It’s no secret that Emergency Department nurses wear many hats, but as Charge Nurses we have additional demands beyond those of our colleagues. When walking into the charge role, we are gifted not only with the responsibility, but also the privilege to lead a staff for the next 12 hours.
No matter what happens over those 12 hours, there are always two outcomes: The shift will get better, or it will end. I, for one, relish the challenge of being a charge nurse in a busy ED. I get to flex my problem solving, prioritizing, and critical thinking skills in a broader scope that affects my organization as a whole entity.
That being said, when things start to go sideways, the challenge can become overwhelming and exhausting, and the only thing we can do is to make the best decisions we can at that moment. Sometimes we win, and sometimes we fall on our faces. But that is the beauty of leading an ED. We are surrounded by allies, who all rally behind each other and pick each other up. Our successes and failures are shared, and as a Charge we get to lead, well … the charge!
Furthermore, approaching situations and tough issues with positivity, or at least neutral responses can have direct impact on the team’s perception of the shift. As a Charge Nurse, I chose to work nights exclusively. That meant fewer resources, more issues, and newer nurses. When my frustrations were palpable, it would have a direct impact on the morale of the department. After all, I was the most senior leader among my peers, and when the captain is frustrated, the proverbial ship is at a greater risk of plunging down and sinking into the briny deep!
Here is the first of the “rocks in my shoes” that I face when leading my ED team, and how I work around the issue to present a positive front to my team.

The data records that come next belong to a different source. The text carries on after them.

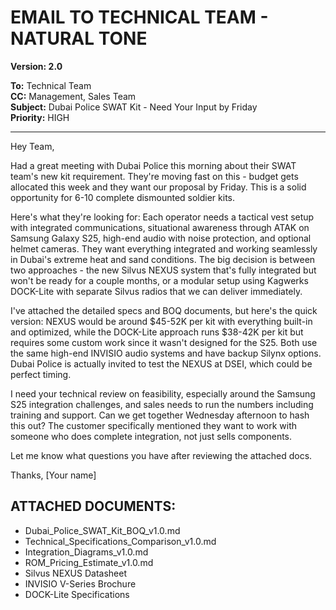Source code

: # EMAIL TO TECHNICAL TEAM - NATURAL TONE
**Version: 2.0**

**To:** Technical Team  
**CC:** Management, Sales Team  
**Subject:** Dubai Police SWAT Kit - Need Your Input by Friday  
**Priority:** HIGH  

---

Hey Team,

Had a great meeting with Dubai Police this morning about their SWAT team's new kit requirement. They're moving fast on this - budget gets allocated this week and they want our proposal by Friday. This is a solid opportunity for 6-10 complete dismounted soldier kits.

Here's what they're looking for: Each operator needs a tactical vest setup with integrated communications, situational awareness through ATAK on Samsung Galaxy S25, high-end audio with noise protection, and optional helmet cameras. They want everything integrated and working seamlessly in Dubai's extreme heat and sand conditions. The big decision is between two approaches - the new Silvus NEXUS system that's fully integrated but won't be ready for a couple months, or a modular setup using Kagwerks DOCK-Lite with separate Silvus radios that we can deliver immediately.

I've attached the detailed specs and BOQ documents, but here's the quick version: NEXUS would be around $45-52K per kit with everything built-in and optimized, while the DOCK-Lite approach runs $38-42K per kit but requires some custom work since it wasn't designed for the S25. Both use the same high-end INVISIO audio systems and have backup Silynx options. Dubai Police is actually invited to test the NEXUS at DSEI, which could be perfect timing.

I need your technical review on feasibility, especially around the Samsung S25 integration challenges, and sales needs to run the numbers including training and support. Can we get together Wednesday afternoon to hash this out? The customer specifically mentioned they want to work with someone who does complete integration, not just sells components.

Let me know what questions you have after reviewing the attached docs.

Thanks,
[Your name]

## ATTACHED DOCUMENTS:
- Dubai_Police_SWAT_Kit_BOQ_v1.0.md
- Technical_Specifications_Comparison_v1.0.md  
- Integration_Diagrams_v1.0.md
- ROM_Pricing_Estimate_v1.0.md
- Silvus NEXUS Datasheet
- INVISIO V-Series Brochure
- DOCK-Lite Specifications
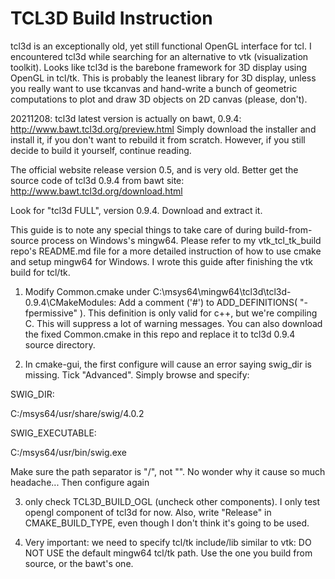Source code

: # TCL3D Build Instruction
tcl3d is an exceptionally old, yet still functional OpenGL interface for tcl. I encountered tcl3d while searching for an alternative to vtk (visualization toolkit). Looks like tcl3d is the barebone framework for 3D display using OpenGL in tcl/tk. This is probably the leanest library for 3D display, unless you really want to use tkcanvas and hand-write a bunch of geometric computations to plot and draw 3D objects on 2D canvas (please, don't).

20211208: tcl3d latest version is actually on bawt, 0.9.4:
http://www.bawt.tcl3d.org/preview.html
Simply download the installer and install it, if you don't want to rebuild it from scratch. However, if you still decide to build it yourself, continue reading.

The official website release version 0.5, and is very old. Better get the source code of tcl3d 0.9.4 from bawt site:
http://www.bawt.tcl3d.org/download.html

Look for "tcl3d FULL", version 0.9.4. Download and extract it.

This guide is to note any special things to take care of during build-from-source process on Windows's mingw64.
Please refer to my vtk_tcl_tk_build repo's README.md file for a more detailed instruction of how to use cmake and setup mingw64 for Windows. I wrote this guide after finishing the vtk build for tcl/tk.

1. Modify Common.cmake under C:\msys64\mingw64\tcl3d\tcl3d-0.9.4\CMakeModules:
Add a comment ('#') to ADD_DEFINITIONS( "-fpermissive" ). This definition is only valid for c++, but we're compiling C.
This will suppress a lot of warning messages. You can also download the fixed Common.cmake in this repo and replace it to tcl3d 0.9.4 source directory.

2. In cmake-gui, the first configure will cause an error saying swig_dir is missing. Tick "Advanced". Simply browse and specify:

SWIG_DIR:

C:/msys64/usr/share/swig/4.0.2

SWIG_EXECUTABLE:

C:/msys64/usr/bin/swig.exe

Make sure the path separator is "/", not "\". No wonder why it cause so much headache...
Then configure again

3. only check TCL3D_BUILD_OGL (uncheck other components). I only test opengl component of tcl3d for now.
Also, write "Release" in CMAKE_BUILD_TYPE, even though I don't think it's going to be used.

4. Very important: we need to specify tcl/tk include/lib similar to vtk:
DO NOT USE the default mingw64 tcl/tk path.
Use the one you build from source, or the bawt's one.



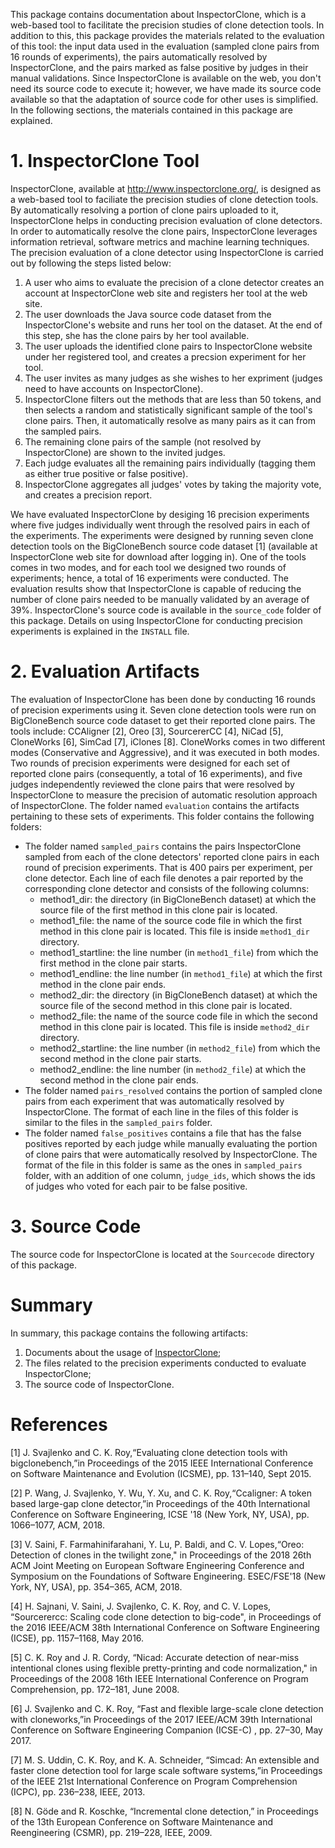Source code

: This package contains documentation about InspectorClone, which is a web-based tool to facilitate the precision studies of clone detection tools. In addition to this, this package provides the materials related to the evaluation of this tool: the input data used in the evaluation (sampled clone pairs from 16 rounds of experiments), the pairs automatically resolved by InspectorClone, and the pairs marked as false positive by judges in their manual validations. Since InspectorClone is available on the web, you don't need its source code to execute it; however, we have made its source code available  so that the adaptation of source code for other uses is simplified. In the following sections, the materials contained in this package are explained.
# 1. InspectorClone Tool
InspectorClone, available at http://www.inspectorclone.org/, is designed as a web-based tool to faciliate the precision studies of clone detection tools. By automatically resolving a portion of clone pairs uploaded to it, InspectorClone helps in conducting precision evaluation of clone detectors. In order to automatically resolve the clone pairs, InspectorClone leverages information retrieval, software metrics and machine learning techniques. The precision evaluation of a clone detector using InspectorClone is carried out by following the steps listed below:
1. A  user who aims to evaluate the precision of a clone detector creates an account at  InspectorClone web site and registers her tool at the web site.
1. The user  downloads  the  Java source code dataset from the InspectorClone's website and runs her tool on the dataset. At the end of this step, she has the clone pairs by her tool available.
1. The user uploads the identified clone pairs to InspectorClone website under her registered tool, and creates a precsion experiment for her tool.
1. The user invites as many judges as she wishes to her expriment (judges need to have accounts on InspectorClone).
1. InspectorClone filters out the methods that are less than 50 tokens, and then  selects  a  random  and statistically significant sample of the tool's clone pairs. Then, it automatically resolve as many pairs as it can from the sampled pairs.
1. The remaining  clone pairs  of  the  sample (not resolved by InspectorClone) are shown to the invited judges.
1. Each judge evaluates all the remaining pairs individually (tagging them as either true positive or false positive).
1. InspectorClone aggregates all judges' votes by taking the majority vote, and creates a precision report.

We have evaluated InspectorClone by desiging 16 precision experiments where five judges individually went through the resolved pairs in each of the experiments. The experiments were designed by running seven clone detection tools on the BigCloneBench source code dataset [1] (available at InspectorClone web site for download after logging in). One of the tools comes in two modes, and for each tool we designed two rounds of experiments; hence, a total of 16 experiments were conducted. The evaluation results show that InspectorClone is capable of reducing the number of clone pairs needed to be manually validated by an average of 39%. InspectorClone's source code is available in the `source_code` folder of this package.
Details on using InspectorClone for conducting precision experiments is explained in the `INSTALL` file.

# 2. Evaluation Artifacts
The evaluation of InspectorClone has been done by conducting 16 rounds of precision experiments using it. Seven clone detection tools were run on BigCloneBench source code dataset to get their reported clone pairs. The tools include: CCAligner [2], Oreo [3], SourcererCC [4], NiCad [5], CloneWorks [6], SimCad [7], iClones [8]. CloneWorks comes in two different modes (Conservative and Aggressive), and it was executed in both modes. Two rounds of precision experiments were designed for each set of reported clone pairs (consequently, a total of 16 experiments), and five judges independently reviewed the clone pairs that were resolved by InspectorClone to measure the precision of automatic resolution approach of InspectorClone. The folder named `evaluation` contains the artifacts pertaining to these sets of experiments. This folder contains the following folders:
* The folder named `sampled_pairs` contains the pairs InspectorClone sampled from each of the clone detectors' reported clone pairs in each round of precision experiments. That is 400 pairs per experiment, per clone detector. Each line of each file denotes a pair reported by the corresponding clone detector and consists of the following columns:
  * method1_dir: the directory (in BigCloneBench dataset) at which the source file of the first method in this clone pair is located. 
  * method1_file: the name of the source code file in which the first method in this clone pair is located. This file is inside `method1_dir` directory.
  * method1_startline: the line number  (in `method1_file`) from which the first method in the clone pair starts. 
  * method1_endline: the line number (in `method1_file`) at which the first method in the clone pair ends.
  * method2_dir: the directory (in BigCloneBench dataset) at which the source file of the second method in this clone pair is located.
  * method2_file: the name of the source code file in which the second method in this clone pair is located. This file is inside `method2_dir` directory.
  * method2_startline: the line number  (in `method2_file`) from which the second method in the clone pair starts. 
  * method2_endline: the line number (in `method2_file`) at which the second method in the clone pair ends.
* The folder named `pairs_resolved` contains the portion of sampled clone pairs from each experiment that was automatically resolved by InspectorClone. The format of each line in the files of this folder is similar to the files in the `sampled_pairs` folder.
* The folder named `false_positives` contains a file that has the false positives reported by each judge while manually evaluating the portion of clone pairs that were automatically resolved by InspectorClone. The format of the file in this folder is same as the ones in `sampled_pairs` folder, with an addition of one column, `judge_ids`, which shows the ids of judges who voted for each pair to be false positive.
# 3. Source Code
The source code for InspectorClone is located at the `Sourcecode` directory of this package.

# Summary
In summary, this package contains the following artifacts:
1.	Documents about the usage of [InspectorClone](http://www.inspectorclone.org/);
2.	The files related to the precision experiments conducted to evaluate InspectorClone;
3.	The source code of InspectorClone.

# References
[1] J.  Svajlenko  and  C.  K.  Roy,“Evaluating  clone  detection  tools  with bigclonebench,”in Proceedings of the 2015  IEEE  International  Conference  on  Software Maintenance and Evolution (ICSME), pp. 131–140, Sept 2015.

[2] P. Wang, J. Svajlenko, Y. Wu, Y. Xu, and C. K. Roy,“Ccaligner: A token based large-gap clone detector,”in Proceedings of the 40th International Conference on Software Engineering, ICSE '18 (New York, NY, USA), pp. 1066–1077, ACM, 2018.

[3] V. Saini, F. Farmahinifarahani, Y. Lu, P. Baldi, and C. V. Lopes,“Oreo: Detection of clones in the twilight zone," in Proceedings of the 2018 26th ACM Joint Meeting on European Software Engineering Conference and Symposium on the Foundations of Software Engineering. ESEC/FSE'18 (New York, NY, USA), pp. 354–365, ACM, 2018.

[4] H. Sajnani, V. Saini, J. Svajlenko, C. K. Roy, and C. V. Lopes, “Sourcerercc: Scaling code clone detection to big-code", in Proceedings of the 2016 IEEE/ACM 38th International  Conference  on  Software  Engineering  (ICSE),  pp.  1157–1168, May 2016.

[5] C.  K.  Roy  and  J.  R.  Cordy,  “Nicad:  Accurate  detection  of  near-miss intentional clones using flexible pretty-printing and code normalization," in Proceedings of the 2008 16th IEEE International Conference on Program Comprehension, pp. 172–181, June 2008.

[6] J. Svajlenko and C. K. Roy, “Fast and flexible large-scale clone detection with cloneworks,”in Proceedings of the 2017 IEEE/ACM 39th International Conference on Software Engineering Companion (ICSE-C) , pp. 27–30, May 2017.

[7] M. S. Uddin, C. K. Roy, and K. A. Schneider, “Simcad: An extensible and  faster  clone  detection  tool  for  large  scale  software  systems,”in Proceedings of the IEEE 21st International Conference on Program Comprehension (ICPC), pp. 236–238, IEEE, 2013.

[8] N.  Göde  and  R.  Koschke,  “Incremental  clone  detection,” in Proceedings of the 13th European  Conference  on  Software  Maintenance  and  Reengineering (CSMR), pp. 219–228, IEEE, 2009.

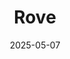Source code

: ---  
layout: startup_page  
title: "Rove"  
id: "rovecard.com"  
permalink: "/roverovecard.com05072025/"  
website: "https://rovecard.com"  
funding_round: "Seed"  
funding_amount: "$2M"  
investors: "YC, General Catalyst, Soma Capital"  
about: "Rove is a universal mile loyalty program that allows users to earn miles on various airlines when they shop in certain stores. The startup partners with multiple airlines, offering a shopping extension for Google Chrome and hotel booking options to help users accumulate miles, which can be converted into airline miles for flights."  
markets: "Fintech, Credit Cards, Financial Services"  
hq: "New York, New York, United States"  
founded_year: "2023"  
linkedin: "https://www.linkedin.com/company/rovemiles"  
twitter: "https://twitter.com/rovecard"  
instagram: ""  
facebook: ""  
crunchbase: "https://www.crunchbase.com/organization/rove-6429"  
pitchbook: "https://pitchbook.com/profiles/company/550458-91"  

date_display: "07-May-2025"  
date: "2025-05-07"

# SEO Optimization  
meta_title: "Rove - Seed Funding ($2M)"  
meta_description: "Rove, Rove is a universal mile loyalty program that allows users to earn miles on various airlines when they shop in certain stores. The startup partners wi..."  
meta_keywords: "Rove, Fintech, Credit Cards, Financial Services, Seed funding"  
canonical_url: "https://startup.projectstartups.com/roverovecard.com05072025/"  
---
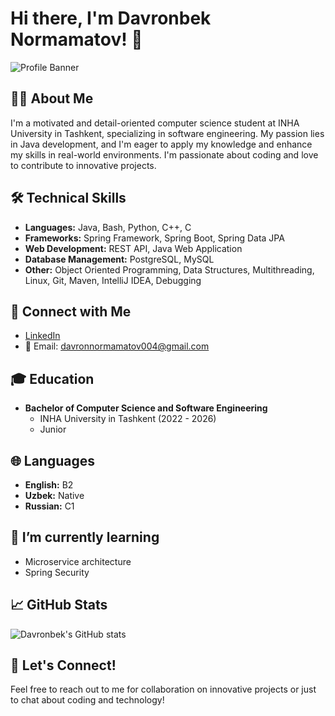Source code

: # Hi there, I'm Davronbek Normamatov! 👋

![Profile Banner](https://user-images.githubusercontent.com/XXX/your-banner-image.png)

## 👨‍💻 About Me
I'm a motivated and detail-oriented computer science student at INHA University in Tashkent, specializing in software engineering. My passion lies in Java development, and I'm eager to apply my knowledge and enhance my skills in real-world environments. I'm passionate about coding and love to contribute to innovative projects.

## 🛠️ Technical Skills
- **Languages:** Java, Bash, Python, C++, C
- **Frameworks:** Spring Framework, Spring Boot, Spring Data JPA
- **Web Development:** REST API, Java Web Application
- **Database Management:** PostgreSQL, MySQL
- **Other:** Object Oriented Programming, Data Structures, Multithreading, Linux, Git, Maven, IntelliJ IDEA, Debugging

## 🔗 Connect with Me
- [LinkedIn](https://www.linkedin.com/in/davron-normamatov-853b001a6)
- 📧 Email: [davronnormamatov004@gmail.com](mailto:davronnormamatov004@gmail.com)
  

## 🎓 Education
- **Bachelor of Computer Science and Software Engineering**
  - INHA University in Tashkent (2022 - 2026)
  - Junior

## 🌐 Languages
- **English:** B2
- **Uzbek:** Native
- **Russian:** C1

## 🌱 I’m currently learning
- Microservice architecture
- Spring Security

## 📈 GitHub Stats
![Davronbek's GitHub stats](https://github-readme-stats.vercel.app/api?username=Dav0407&show_icons=true&theme=radical)

## 💬 Let's Connect!
Feel free to reach out to me for collaboration on innovative projects or just to chat about coding and technology!
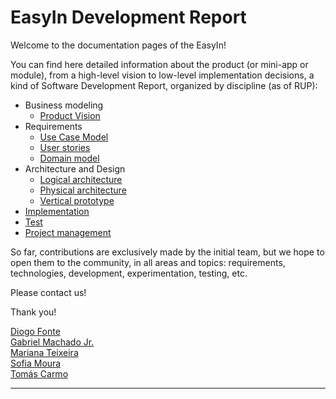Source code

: # EasyIn Development Report

Welcome to the documentation pages of the EasyIn!

You can find here detailed information about the product (or mini-app or module), from a high-level vision to low-level implementation decisions, a kind of Software Development Report, organized by discipline (as of RUP):

* Business modeling
    * [Product Vision](process/business/vision.md)
* Requirements
    * [Use Case Model](process/requirements/use_case_model.md)
    * [User stories](process/requirements/user_stories.md)
    * [Domain model](process/requirements/domain_model.md)
* Architecture and Design
    * [Logical architecture](process/architecture-and-design/logical_architecture.md)
    * [Physical architecture](process/architecture-and-design/physical_architeture.md)
    * [Vertical prototype](process/architecture-and-design/vertical_prototype.md)
* [Implementation](code/implementation.md)
* [Test](tests/tests.md)
* [Project management](process/project-management/project_management.md)

So far, contributions are exclusively made by the initial team, but we hope to open them to the community, in all areas and topics: requirements, technologies, development, experimentation, testing, etc.

Please contact us!

Thank you!

[Diogo Fonte](https://github.com/diogofonte) <br> [Gabriel Machado Jr.](https://github.com/gabrieltmjr) <br> [Mariana Teixeira](https://github.com/marianalt) <br> [Sofia Moura](https://github.com/sofiamoura) <br> [Tomás Carmo](https://github.com/tomasCarmo)

---
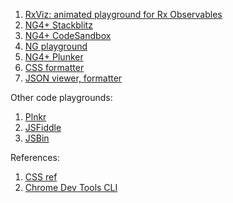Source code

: 1. [RxViz: animated playground for Rx Observables](https://rxviz.com/)
1. [NG4+ Stackblitz](https://stackblitz.com/edit/angular4)
1. [NG4+ CodeSandbox](https://codesandbox.io/s/angular)
1. [NG playground](http://www.angularplayground.it/)
1. [NG4+ Plunker](https://plnkr.co/edit/tpl:AvJOMERrnz94ekVua0u5?p=preview)
1. [CSS formatter](https://www.cleancss.com/css-beautify/)
1. [JSON viewer, formatter](https://codebeautify.org/jsonviewer)

Other code playgrounds:
1. [Plnkr](https://plnkr.co/edit/?p=catalogue)
1. [JSFiddle](https://jsfiddle.net/)
1. [JSBin](http://jsbin.com/?html,css,js,console,output)

References:
1. [CSS ref](https://cssreference.io/)
2. [Chrome Dev Tools CLI](https://developers.google.com/web/tools/chrome-devtools/console/command-line-reference)
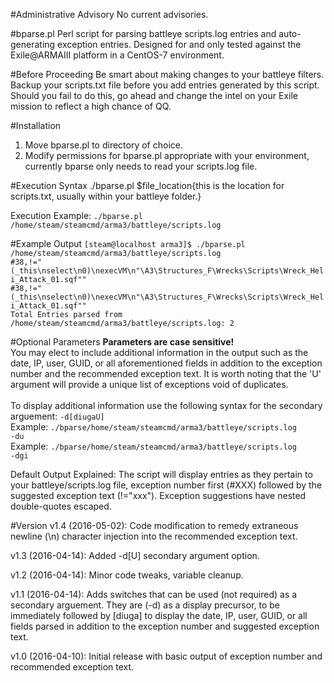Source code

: #Administrative Advisory
No current advisories.

#bparse.pl
Perl script for parsing battleye scripts.log entries and auto-generating exception entries. Designed for and only tested against the  Exile@ARMAIII platform in a CentOS-7 environment.

#Before Proceeding
Be smart about making changes to your battleye filters. Backup your scripts.txt file before you add entries generated by this script. Should you fail to do this, go ahead and change the intel on your Exile mission to reflect a high chance of QQ.

#Installation
1. Move bparse.pl to directory of choice.
2. Modify permissions for bparse.pl appropriate with your environment, currently bparse only needs to read your scripts.log file.

#Execution Syntax
./bparse.pl $file_location{this is the location for scripts.txt, usually within your battleye folder.} 

Execution Example:
<code>./bparse.pl /home/steam/steamcmd/arma3/battleye/scripts.log</code><br>

#Example Output
<code>[steam@localhost arma3]$ ./bparse.pl /home/steam/steamcmd/arma3/battleye/scripts.log</code><br>
<code>#38,!="(_this\nselect\n0)\nexecVM\n\"\A3\Structures_F\Wrecks\Scripts\Wreck_Heli_Attack_01.sqf\""</code><br>
<code>#38,!="(_this\nselect\n0)\nexecVM\n\"\A3\Structures_F\Wrecks\Scripts\Wreck_Heli_Attack_01.sqf\""</code><br>
<code>Total Entries parsed from /home/steam/steamcmd/arma3/battleye/scripts.log: 2</code><br>

#Optional Parameters
<b>Parameters are case sensitive!</b><br>
You may elect to include additional information in the output such as the date, IP, user, GUID, or all aforementioned fields in addition to the exception number and the recommended exception text. It is worth noting that the 'U' argument will provide a unique list of exceptions void of duplicates.<br><br>To display additional information use the following syntax for the secondary arguement: <code>-d[diugaU]</code><br>Example: <code>./bparse/home/steam/steamcmd/arma3/battleye/scripts.log -du</code><br>Example: <code>./bparse/home/steam/steamcmd/arma3/battleye/scripts.log -dgi</code><br>

Default Output Explained:
The script will display entries as they pertain to your battleye/scripts.log file, exception number first (#XXX) followed by the suggested exception text (!="xxx"). Exception suggestions have nested double-quotes escaped.

#Version
v1.4 (2016-05-02): Code modification to remedy extraneous newline (\n) character injection into the recommended exception text.

v1.3 (2016-04-14): Added -d[U] secondary argument option.

v1.2 (2016-04-14): Minor code tweaks, variable cleanup.

v1.1 (2016-04-14): Adds switches that can be used (not required) as a secondary arguement. They are (-d) as a display precursor, to be immediately followed by [diuga] to display the date, IP, user, GUID, or all fields parsed in addition to the exception number and suggested exception text.

v1.0 (2016-04-10): Initial release with basic output of exception number and recommended exception text.
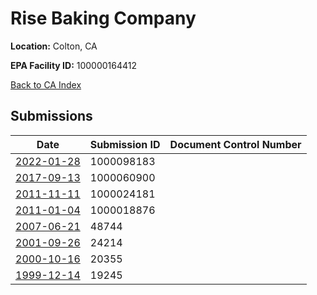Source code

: # Rise Baking Company

**Location:** Colton, CA

**EPA Facility ID:** 100000164412

[Back to CA Index](../../index.md)

## Submissions

| Date | Submission ID | Document Control Number |
|------|--------------|-------------------------|
| [2022-01-28](submissions/1000098183.md) | 1000098183 |  |
| [2017-09-13](submissions/1000060900.md) | 1000060900 |  |
| [2011-11-11](submissions/1000024181.md) | 1000024181 |  |
| [2011-01-04](submissions/1000018876.md) | 1000018876 |  |
| [2007-06-21](submissions/48744.md) | 48744 |  |
| [2001-09-26](submissions/24214.md) | 24214 |  |
| [2000-10-16](submissions/20355.md) | 20355 |  |
| [1999-12-14](submissions/19245.md) | 19245 |  |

OBSTACLE # 1: Lack of Staffing Resources for the ED
In nursing school I was told, “ED nurses are good at everything, but are masters of none.” I tend to disagree with that statement. We are good at controlling chaos … that is our specialty after all. Most of our patients arrive with a “chief complaint,” we have no diagnosis, no clinical data, no care plan, nothing. When that patient hits the door, we assess one thing right off the top: how much time does this patient have between now and eternal slumber?
Now, throw in a patient load of 4+ patients per nurse, all of whom need assessment, interventions, and care based off a chief complaint and appearance, and we become masters of prioritizing our patients. We are down and dirty in a way of thinking and care that is unique to the ED theater, and does not lend itself to interoperability between nurses.
Therefore, most ED staffing issues are solved internally, through frantic pages, emails, and phone calls to the staff who are enjoying their day off. Sometimes the sweet siren call of overtime gets answered, but more often than not, it doesn’t. So EDs work short-staffed, and we learn to be flexible and carry on. I’ve learned to take a minute to breathe, approach the situation of being short staffed as an opportunity to become a better leader, and settle into the “this is what we’ve got and we’ll make it work” mindset.